分析文本:

· · · ·

主因回溯到一九八○年開始,大學必須搶錢、搶人才,才能維持穩定成長、追求卓越。
○四年當選中研院院士,並被哈佛從哥倫比亞大學挖角的王德威形容,大學競賽走到全球化後,你要有很多的財力與自信才能玩這場遊戲,「才有資格競標。」
近來美國名校先是進軍中國設分校,現在則是帶起中東風潮,到杜拜、阿不達比建起「波斯灣長春藤名校」(Persian Ivy);如康乃爾大學今年五月在卡達已有第一批醫學院學生,預測康乃爾在未來十年可進帳數億美元的收入。
收入來源不只是學費,更大的收益來自當地政府、企業、及未來校友的捐款。校友淘金有成,學校是最終的受益者。
以哈佛為例,去年累積的校務基金已達三百七十億美元,交由哈佛管理公司(HMC)投資。旗下有兩百名員工,投資報酬率最佳時有一○%到一二%,被稱為是最會賺錢的公司之一。

· · · ·

資料摘錄:
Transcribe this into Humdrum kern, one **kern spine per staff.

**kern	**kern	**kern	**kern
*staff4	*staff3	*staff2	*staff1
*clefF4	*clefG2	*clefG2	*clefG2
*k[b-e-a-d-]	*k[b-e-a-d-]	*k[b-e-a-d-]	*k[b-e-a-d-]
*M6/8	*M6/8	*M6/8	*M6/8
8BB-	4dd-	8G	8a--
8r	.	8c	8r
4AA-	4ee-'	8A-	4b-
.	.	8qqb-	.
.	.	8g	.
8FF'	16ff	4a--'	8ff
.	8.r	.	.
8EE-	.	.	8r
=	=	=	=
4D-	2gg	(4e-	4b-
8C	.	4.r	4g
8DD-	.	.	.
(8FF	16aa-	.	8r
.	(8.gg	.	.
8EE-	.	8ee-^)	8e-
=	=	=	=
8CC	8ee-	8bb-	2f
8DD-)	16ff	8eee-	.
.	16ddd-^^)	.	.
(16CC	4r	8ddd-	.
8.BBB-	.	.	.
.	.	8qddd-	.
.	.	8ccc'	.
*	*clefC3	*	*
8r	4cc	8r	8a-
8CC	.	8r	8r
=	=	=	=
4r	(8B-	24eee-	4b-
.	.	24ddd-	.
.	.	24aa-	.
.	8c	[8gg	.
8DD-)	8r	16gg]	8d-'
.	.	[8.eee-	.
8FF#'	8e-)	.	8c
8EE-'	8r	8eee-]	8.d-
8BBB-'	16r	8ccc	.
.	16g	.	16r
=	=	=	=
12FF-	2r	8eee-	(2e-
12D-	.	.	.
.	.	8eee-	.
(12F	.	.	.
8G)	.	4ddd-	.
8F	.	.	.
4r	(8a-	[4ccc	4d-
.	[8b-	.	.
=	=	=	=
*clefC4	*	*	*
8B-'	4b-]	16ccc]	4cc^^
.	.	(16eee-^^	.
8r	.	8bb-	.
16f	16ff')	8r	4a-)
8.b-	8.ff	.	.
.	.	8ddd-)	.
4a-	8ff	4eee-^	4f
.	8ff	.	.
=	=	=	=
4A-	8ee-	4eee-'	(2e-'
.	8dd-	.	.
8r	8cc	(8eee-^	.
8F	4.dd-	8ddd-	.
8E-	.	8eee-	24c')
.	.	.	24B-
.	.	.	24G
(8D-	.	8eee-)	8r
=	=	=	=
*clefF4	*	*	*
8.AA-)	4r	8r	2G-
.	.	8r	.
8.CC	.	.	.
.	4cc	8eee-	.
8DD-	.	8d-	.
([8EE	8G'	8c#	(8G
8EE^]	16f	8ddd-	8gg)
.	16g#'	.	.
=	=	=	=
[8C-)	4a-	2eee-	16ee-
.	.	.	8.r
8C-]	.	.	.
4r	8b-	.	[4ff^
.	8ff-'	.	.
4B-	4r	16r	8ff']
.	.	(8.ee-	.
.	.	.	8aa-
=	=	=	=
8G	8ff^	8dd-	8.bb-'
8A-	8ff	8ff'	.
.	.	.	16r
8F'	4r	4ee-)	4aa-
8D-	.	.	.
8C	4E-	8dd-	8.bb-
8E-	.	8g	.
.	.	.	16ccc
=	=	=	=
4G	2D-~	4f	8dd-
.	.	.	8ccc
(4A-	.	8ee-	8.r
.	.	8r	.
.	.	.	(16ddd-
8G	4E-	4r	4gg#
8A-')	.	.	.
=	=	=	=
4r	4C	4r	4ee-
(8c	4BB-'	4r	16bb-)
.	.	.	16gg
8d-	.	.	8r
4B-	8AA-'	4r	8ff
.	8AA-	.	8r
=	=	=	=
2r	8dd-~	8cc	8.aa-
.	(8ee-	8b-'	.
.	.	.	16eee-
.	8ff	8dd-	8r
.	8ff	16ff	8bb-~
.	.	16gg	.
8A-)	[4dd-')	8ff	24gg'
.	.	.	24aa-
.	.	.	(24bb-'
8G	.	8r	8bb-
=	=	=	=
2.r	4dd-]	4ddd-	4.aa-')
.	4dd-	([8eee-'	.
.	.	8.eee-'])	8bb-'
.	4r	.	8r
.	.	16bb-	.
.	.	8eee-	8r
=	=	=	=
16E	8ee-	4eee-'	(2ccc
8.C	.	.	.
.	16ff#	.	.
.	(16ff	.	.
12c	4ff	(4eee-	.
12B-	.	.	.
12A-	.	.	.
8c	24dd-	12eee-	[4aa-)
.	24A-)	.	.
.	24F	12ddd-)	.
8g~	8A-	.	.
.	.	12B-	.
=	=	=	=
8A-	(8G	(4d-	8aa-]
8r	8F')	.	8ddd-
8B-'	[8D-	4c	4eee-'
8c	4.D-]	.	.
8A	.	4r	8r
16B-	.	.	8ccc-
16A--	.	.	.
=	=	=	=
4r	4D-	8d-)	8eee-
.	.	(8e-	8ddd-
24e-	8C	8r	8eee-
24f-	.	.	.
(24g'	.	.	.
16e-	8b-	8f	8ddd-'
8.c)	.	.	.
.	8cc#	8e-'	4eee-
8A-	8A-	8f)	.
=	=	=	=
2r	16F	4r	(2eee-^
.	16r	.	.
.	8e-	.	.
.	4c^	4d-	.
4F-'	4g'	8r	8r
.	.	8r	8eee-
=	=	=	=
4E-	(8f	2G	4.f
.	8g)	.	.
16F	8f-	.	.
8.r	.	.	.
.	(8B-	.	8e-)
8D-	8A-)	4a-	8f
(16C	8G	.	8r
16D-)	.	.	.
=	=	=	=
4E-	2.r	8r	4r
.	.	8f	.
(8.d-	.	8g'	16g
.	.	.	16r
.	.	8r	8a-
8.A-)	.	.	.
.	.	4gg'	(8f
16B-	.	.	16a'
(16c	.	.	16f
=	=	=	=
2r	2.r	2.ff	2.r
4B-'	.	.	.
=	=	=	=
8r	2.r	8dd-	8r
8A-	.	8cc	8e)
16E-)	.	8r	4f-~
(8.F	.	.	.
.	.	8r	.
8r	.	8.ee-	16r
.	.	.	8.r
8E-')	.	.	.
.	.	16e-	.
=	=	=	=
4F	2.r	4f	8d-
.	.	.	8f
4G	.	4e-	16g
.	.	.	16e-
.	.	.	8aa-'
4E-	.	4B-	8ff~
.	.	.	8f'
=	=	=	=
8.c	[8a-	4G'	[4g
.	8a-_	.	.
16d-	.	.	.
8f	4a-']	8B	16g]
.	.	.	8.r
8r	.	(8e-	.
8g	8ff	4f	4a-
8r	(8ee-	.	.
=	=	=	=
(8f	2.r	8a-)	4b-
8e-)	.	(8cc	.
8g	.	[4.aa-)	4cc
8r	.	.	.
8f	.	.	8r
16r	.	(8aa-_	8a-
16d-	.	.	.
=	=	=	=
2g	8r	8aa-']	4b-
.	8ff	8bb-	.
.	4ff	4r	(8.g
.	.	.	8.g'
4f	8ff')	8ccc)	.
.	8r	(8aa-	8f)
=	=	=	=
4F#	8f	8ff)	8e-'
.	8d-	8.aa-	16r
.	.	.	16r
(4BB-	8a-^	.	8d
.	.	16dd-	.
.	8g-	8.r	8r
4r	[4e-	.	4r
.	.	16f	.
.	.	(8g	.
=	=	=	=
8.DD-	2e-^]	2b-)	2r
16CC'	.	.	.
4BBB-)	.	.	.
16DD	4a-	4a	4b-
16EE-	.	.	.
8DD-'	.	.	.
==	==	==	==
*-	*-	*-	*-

· · · ·

請依據分析文本回答以下問題:
1. 王德威於哪一年當選中研院院士?
2. 康乃爾大學今年五月在哪裡已有第一批醫學院學生?
3. 哈佛去年累積的校務基金達多少,並交由何者投資?
作答時僅可依據分析文本。

任務答覆:
1. ○四年。
2. 卡達。
3. 三百七十億美元,交由哈佛管理公司(HMC)投資。